** Extracted material follows **
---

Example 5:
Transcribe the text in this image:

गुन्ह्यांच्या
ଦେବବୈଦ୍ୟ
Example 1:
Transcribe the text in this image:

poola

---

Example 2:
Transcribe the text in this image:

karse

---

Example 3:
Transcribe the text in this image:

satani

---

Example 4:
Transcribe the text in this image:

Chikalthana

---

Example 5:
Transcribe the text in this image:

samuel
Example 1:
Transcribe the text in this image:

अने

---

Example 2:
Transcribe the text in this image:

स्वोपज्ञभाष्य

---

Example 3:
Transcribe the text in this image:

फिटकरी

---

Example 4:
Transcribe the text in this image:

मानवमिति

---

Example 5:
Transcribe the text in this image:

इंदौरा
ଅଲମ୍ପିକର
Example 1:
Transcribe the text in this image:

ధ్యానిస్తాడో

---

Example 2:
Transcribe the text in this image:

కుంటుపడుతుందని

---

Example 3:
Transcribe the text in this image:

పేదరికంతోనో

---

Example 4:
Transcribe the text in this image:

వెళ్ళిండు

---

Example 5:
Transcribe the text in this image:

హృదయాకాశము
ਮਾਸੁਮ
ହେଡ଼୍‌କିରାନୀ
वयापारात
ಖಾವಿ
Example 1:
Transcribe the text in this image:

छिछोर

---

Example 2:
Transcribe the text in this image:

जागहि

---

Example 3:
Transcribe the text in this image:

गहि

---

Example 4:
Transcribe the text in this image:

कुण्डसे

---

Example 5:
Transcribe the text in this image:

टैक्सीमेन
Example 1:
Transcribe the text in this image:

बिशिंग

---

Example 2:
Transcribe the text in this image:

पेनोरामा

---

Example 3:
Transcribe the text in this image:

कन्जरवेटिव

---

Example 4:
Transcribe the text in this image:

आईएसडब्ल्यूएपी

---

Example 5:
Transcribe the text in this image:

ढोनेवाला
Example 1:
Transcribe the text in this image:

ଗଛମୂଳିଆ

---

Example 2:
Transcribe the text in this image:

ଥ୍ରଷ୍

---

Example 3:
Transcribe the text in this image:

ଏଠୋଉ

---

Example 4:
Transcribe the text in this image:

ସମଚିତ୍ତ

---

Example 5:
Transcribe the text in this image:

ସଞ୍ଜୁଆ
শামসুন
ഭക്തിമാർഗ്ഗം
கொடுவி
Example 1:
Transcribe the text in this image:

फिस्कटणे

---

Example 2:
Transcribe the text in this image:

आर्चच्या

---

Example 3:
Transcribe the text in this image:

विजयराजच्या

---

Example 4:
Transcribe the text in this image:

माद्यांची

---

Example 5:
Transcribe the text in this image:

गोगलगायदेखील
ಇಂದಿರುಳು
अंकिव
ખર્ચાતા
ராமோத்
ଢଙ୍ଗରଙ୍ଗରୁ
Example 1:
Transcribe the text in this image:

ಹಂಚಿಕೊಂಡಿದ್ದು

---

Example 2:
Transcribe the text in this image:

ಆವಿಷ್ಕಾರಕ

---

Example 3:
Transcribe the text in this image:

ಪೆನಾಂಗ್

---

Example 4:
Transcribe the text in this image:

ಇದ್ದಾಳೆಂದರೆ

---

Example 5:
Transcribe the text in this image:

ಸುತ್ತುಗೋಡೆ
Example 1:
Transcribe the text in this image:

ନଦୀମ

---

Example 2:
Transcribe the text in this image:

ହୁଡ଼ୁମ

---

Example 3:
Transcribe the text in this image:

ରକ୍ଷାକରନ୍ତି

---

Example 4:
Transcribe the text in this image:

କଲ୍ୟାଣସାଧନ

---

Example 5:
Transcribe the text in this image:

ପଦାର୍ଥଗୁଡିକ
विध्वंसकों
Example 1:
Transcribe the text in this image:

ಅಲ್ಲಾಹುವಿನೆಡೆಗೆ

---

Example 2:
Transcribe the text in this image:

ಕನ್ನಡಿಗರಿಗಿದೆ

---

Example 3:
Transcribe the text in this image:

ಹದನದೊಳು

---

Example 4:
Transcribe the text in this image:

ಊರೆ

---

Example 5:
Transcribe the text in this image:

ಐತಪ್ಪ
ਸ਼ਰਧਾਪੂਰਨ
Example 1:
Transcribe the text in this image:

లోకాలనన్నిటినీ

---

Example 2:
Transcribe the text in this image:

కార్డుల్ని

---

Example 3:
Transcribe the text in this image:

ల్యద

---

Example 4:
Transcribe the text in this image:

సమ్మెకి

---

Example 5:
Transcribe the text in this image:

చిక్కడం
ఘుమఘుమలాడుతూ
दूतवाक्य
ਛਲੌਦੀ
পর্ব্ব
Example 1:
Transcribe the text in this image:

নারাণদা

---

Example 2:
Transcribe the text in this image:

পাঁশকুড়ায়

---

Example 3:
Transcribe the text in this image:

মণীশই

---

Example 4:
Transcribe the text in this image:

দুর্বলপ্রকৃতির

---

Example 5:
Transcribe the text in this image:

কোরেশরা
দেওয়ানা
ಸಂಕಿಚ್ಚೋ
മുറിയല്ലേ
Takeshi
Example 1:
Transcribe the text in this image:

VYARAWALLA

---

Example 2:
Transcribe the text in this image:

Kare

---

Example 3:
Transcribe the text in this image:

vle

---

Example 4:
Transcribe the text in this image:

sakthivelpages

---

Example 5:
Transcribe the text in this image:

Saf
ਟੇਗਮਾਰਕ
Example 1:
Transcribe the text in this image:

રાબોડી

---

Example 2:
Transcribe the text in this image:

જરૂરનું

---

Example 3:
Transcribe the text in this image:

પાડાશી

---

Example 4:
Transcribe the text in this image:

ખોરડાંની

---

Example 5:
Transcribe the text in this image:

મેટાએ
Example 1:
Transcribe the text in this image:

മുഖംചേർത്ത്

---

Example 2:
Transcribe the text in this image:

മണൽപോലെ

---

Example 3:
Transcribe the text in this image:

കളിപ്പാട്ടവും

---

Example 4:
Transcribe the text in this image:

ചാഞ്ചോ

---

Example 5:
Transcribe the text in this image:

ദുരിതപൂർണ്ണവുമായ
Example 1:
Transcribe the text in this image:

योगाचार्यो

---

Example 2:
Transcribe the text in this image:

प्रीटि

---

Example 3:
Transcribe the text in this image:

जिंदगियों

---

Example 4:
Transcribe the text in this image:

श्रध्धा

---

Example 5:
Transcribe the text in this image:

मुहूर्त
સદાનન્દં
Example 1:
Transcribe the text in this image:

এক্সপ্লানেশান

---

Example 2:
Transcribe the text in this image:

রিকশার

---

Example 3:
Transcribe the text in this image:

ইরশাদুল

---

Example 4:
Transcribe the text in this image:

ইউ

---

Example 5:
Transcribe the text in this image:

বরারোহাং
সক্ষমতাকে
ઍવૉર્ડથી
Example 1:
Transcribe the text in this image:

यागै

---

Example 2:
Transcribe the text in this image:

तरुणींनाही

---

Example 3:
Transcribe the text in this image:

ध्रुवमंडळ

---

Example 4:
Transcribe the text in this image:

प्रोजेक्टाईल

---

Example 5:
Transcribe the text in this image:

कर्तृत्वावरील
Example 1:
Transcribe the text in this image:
** End of Extracted material **
* [Your instructions]: All entries are to be repeated exactly and completely.

* [Answer space]:
---

Example 5:
Transcribe the text in this image:

गुन्ह्यांच्या
ଦେବବୈଦ୍ୟ
Example 1:
Transcribe the text in this image:

poola

---

Example 2:
Transcribe the text in this image:

karse

---

Example 3:
Transcribe the text in this image:

satani

---

Example 4:
Transcribe the text in this image:

Chikalthana

---

Example 5:
Transcribe the text in this image:

samuel
Example 1:
Transcribe the text in this image:

अने

---

Example 2:
Transcribe the text in this image:

स्वोपज्ञभाष्य

---

Example 3:
Transcribe the text in this image:

फिटकरी

---

Example 4:
Transcribe the text in this image:

मानवमिति

---

Example 5:
Transcribe the text in this image:

इंदौरा
ଅଲମ୍ପିକର
Example 1:
Transcribe the text in this image:

ధ్యానిస్తాడో

---

Example 2:
Transcribe the text in this image:

కుంటుపడుతుందని

---

Example 3:
Transcribe the text in this image:

పేదరికంతోనో

---

Example 4:
Transcribe the text in this image:

వెళ్ళిండు

---

Example 5:
Transcribe the text in this image:

హృదయాకాశము
ਮਾਸੁਮ
ହେଡ଼୍‌କିରାନୀ
वयापारात
ಖಾವಿ
Example 1:
Transcribe the text in this image:

छिछोर

---

Example 2:
Transcribe the text in this image:

जागहि

---

Example 3:
Transcribe the text in this image:

गहि

---

Example 4:
Transcribe the text in this image:

कुण्डसे

---

Example 5:
Transcribe the text in this image:

टैक्सीमेन
Example 1:
Transcribe the text in this image:

बिशिंग

---

Example 2:
Transcribe the text in this image:

पेनोरामा

---

Example 3:
Transcribe the text in this image:

कन्जरवेटिव

---

Example 4:
Transcribe the text in this image:

आईएसडब्ल्यूएपी

---

Example 5:
Transcribe the text in this image:

ढोनेवाला
Example 1:
Transcribe the text in this image:

ଗଛମୂଳିଆ

---

Example 2:
Transcribe the text in this image:

ଥ୍ରଷ୍

---

Example 3:
Transcribe the text in this image:

ଏଠୋଉ

---

Example 4:
Transcribe the text in this image:

ସମଚିତ୍ତ

---

Example 5:
Transcribe the text in this image:

ସଞ୍ଜୁଆ
শামসুন
ഭക്തിമാർഗ്ഗം
கொடுவி
Example 1:
Transcribe the text in this image:

फिस्कटणे

---

Example 2:
Transcribe the text in this image:

आर्चच्या

---

Example 3:
Transcribe the text in this image:

विजयराजच्या

---

Example 4:
Transcribe the text in this image:

माद्यांची

---

Example 5:
Transcribe the text in this image:

गोगलगायदेखील
ಇಂದಿರುಳು
अंकिव
ખર્ચાતા
ராமோத்
ଢଙ୍ଗରଙ୍ଗରୁ
Example 1:
Transcribe the text in this image:

ಹಂಚಿಕೊಂಡಿದ್ದು

---

Example 2:
Transcribe the text in this image:

ಆವಿಷ್ಕಾರಕ

---

Example 3:
Transcribe the text in this image:

ಪೆನಾಂಗ್

---

Example 4:
Transcribe the text in this image:

ಇದ್ದಾಳೆಂದರೆ

---

Example 5:
Transcribe the text in this image:

ಸುತ್ತುಗೋಡೆ
Example 1:
Transcribe the text in this image:

ନଦୀମ

---

Example 2:
Transcribe the text in this image:

ହୁଡ଼ୁମ

---

Example 3:
Transcribe the text in this image:

ରକ୍ଷାକରନ୍ତି

---

Example 4:
Transcribe the text in this image:

କଲ୍ୟାଣସାଧନ

---

Example 5:
Transcribe the text in this image:

ପଦାର୍ଥଗୁଡିକ
विध्वंसकों
Example 1:
Transcribe the text in this image:

ಅಲ್ಲಾಹುವಿನೆಡೆಗೆ

---

Example 2:
Transcribe the text in this image:

ಕನ್ನಡಿಗರಿಗಿದೆ

---

Example 3:
Transcribe the text in this image:

ಹದನದೊಳು

---

Example 4:
Transcribe the text in this image:

ಊರೆ

---

Example 5:
Transcribe the text in this image:

ಐತಪ್ಪ
ਸ਼ਰਧਾਪੂਰਨ
Example 1:
Transcribe the text in this image:

లోకాలనన్నిటినీ

---

Example 2:
Transcribe the text in this image:

కార్డుల్ని

---

Example 3:
Transcribe the text in this image:

ల్యద

---

Example 4:
Transcribe the text in this image:

సమ్మెకి

---

Example 5:
Transcribe the text in this image:

చిక్కడం
ఘుమఘుమలాడుతూ
दूतवाक्य
ਛਲੌਦੀ
পর্ব্ব
Example 1:
Transcribe the text in this image:

নারাণদা

---

Example 2:
Transcribe the text in this image:

পাঁশকুড়ায়

---

Example 3:
Transcribe the text in this image:

মণীশই

---

Example 4:
Transcribe the text in this image:

দুর্বলপ্রকৃতির

---

Example 5:
Transcribe the text in this image:

কোরেশরা
দেওয়ানা
ಸಂಕಿಚ್ಚೋ
മുറിയല്ലേ
Takeshi
Example 1:
Transcribe the text in this image:

VYARAWALLA

---

Example 2:
Transcribe the text in this image:

Kare

---

Example 3:
Transcribe the text in this image:

vle

---

Example 4:
Transcribe the text in this image:

sakthivelpages

---

Example 5:
Transcribe the text in this image:

Saf
ਟੇਗਮਾਰਕ
Example 1:
Transcribe the text in this image:

રાબોડી

---

Example 2:
Transcribe the text in this image:

જરૂરનું

---

Example 3:
Transcribe the text in this image:

પાડાશી

---

Example 4:
Transcribe the text in this image:

ખોરડાંની

---

Example 5:
Transcribe the text in this image:

મેટાએ
Example 1:
Transcribe the text in this image:

മുഖംചേർത്ത്

---

Example 2:
Transcribe the text in this image:

മണൽപോലെ

---

Example 3:
Transcribe the text in this image:

കളിപ്പാട്ടവും

---

Example 4:
Transcribe the text in this image:

ചാഞ്ചോ

---

Example 5:
Transcribe the text in this image:

ദുരിതപൂർണ്ണവുമായ
Example 1:
Transcribe the text in this image:

योगाचार्यो

---

Example 2:
Transcribe the text in this image:

प्रीटि

---

Example 3:
Transcribe the text in this image:

जिंदगियों

---

Example 4:
Transcribe the text in this image:

श्रध्धा

---

Example 5:
Transcribe the text in this image:

मुहूर्त
સદાનન્દં
Example 1:
Transcribe the text in this image:

এক্সপ্লানেশান

---

Example 2:
Transcribe the text in this image:

রিকশার

---

Example 3:
Transcribe the text in this image:

ইরশাদুল

---

Example 4:
Transcribe the text in this image:

ইউ

---

Example 5:
Transcribe the text in this image:

বরারোহাং
সক্ষমতাকে
ઍવૉર્ડથી
Example 1:
Transcribe the text in this image:

यागै

---

Example 2:
Transcribe the text in this image:

तरुणींनाही

---

Example 3:
Transcribe the text in this image:

ध्रुवमंडळ

---

Example 4:
Transcribe the text in this image:

प्रोजेक्टाईल

---

Example 5:
Transcribe the text in this image:

कर्तृत्वावरील
Example 1:
Transcribe the text in this image:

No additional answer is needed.